>>

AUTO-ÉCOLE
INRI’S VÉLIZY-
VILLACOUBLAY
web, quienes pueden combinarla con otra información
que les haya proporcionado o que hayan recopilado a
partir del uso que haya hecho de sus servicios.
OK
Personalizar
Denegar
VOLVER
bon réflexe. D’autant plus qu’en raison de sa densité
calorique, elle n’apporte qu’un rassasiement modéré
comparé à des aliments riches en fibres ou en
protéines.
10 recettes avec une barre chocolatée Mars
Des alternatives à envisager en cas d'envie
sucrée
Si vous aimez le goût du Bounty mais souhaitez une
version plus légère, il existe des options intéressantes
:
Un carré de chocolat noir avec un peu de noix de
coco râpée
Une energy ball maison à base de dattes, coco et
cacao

<<
>>

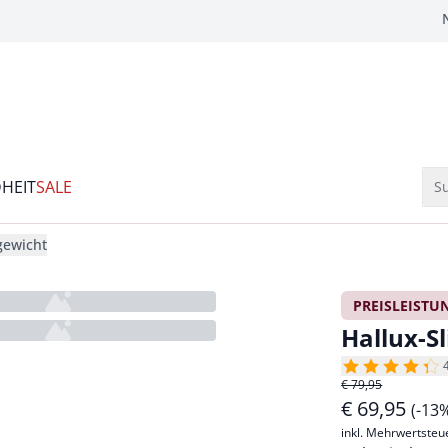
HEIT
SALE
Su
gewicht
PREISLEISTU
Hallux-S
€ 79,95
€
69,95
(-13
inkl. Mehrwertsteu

<<

→ Exercise description
Please pick out every line in the data above that contains the word "plus", and copy each of those lines. Case counts.

→ Output
bon réflexe. D’autant plus qu’en raison de sa densité
version plus légère, il existe des options intéressantes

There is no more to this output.